**What you need to do:** Work out how many lines in the data hold the string "oder". Reply with only that number.

Transcribed page contents

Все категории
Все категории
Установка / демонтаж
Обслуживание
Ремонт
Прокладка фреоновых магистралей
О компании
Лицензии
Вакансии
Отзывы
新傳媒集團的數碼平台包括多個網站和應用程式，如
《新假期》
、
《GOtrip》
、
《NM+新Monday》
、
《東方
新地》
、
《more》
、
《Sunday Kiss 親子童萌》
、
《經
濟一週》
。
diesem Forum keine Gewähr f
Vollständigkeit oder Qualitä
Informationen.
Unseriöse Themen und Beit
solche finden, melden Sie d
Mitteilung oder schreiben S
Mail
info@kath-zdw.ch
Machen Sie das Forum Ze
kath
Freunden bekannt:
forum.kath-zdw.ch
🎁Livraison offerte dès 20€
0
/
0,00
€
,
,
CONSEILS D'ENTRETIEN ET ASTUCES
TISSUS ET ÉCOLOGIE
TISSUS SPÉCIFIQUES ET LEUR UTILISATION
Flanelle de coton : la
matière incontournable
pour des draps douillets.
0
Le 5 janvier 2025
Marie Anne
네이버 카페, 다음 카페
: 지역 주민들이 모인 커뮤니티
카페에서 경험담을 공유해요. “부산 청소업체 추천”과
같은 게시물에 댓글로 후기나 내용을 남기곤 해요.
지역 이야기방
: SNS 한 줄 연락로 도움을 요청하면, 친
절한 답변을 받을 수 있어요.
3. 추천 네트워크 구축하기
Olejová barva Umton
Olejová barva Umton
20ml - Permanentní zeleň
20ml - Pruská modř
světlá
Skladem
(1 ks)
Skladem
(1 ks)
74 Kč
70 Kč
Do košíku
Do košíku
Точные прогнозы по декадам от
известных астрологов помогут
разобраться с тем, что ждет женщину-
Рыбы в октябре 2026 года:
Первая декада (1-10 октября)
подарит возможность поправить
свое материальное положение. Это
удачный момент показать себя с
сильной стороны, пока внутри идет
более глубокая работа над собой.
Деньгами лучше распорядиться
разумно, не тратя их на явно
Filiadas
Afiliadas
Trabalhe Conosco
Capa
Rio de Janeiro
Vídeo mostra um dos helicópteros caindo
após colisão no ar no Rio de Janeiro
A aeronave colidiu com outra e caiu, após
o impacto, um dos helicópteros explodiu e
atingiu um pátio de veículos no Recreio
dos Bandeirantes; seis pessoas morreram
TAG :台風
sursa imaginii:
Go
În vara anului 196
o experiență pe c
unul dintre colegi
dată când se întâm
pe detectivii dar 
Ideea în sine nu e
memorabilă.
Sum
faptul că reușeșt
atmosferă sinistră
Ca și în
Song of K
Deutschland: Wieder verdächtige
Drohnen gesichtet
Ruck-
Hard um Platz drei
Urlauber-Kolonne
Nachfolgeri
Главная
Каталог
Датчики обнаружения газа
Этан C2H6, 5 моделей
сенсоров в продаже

**Answer to the exercise:** 2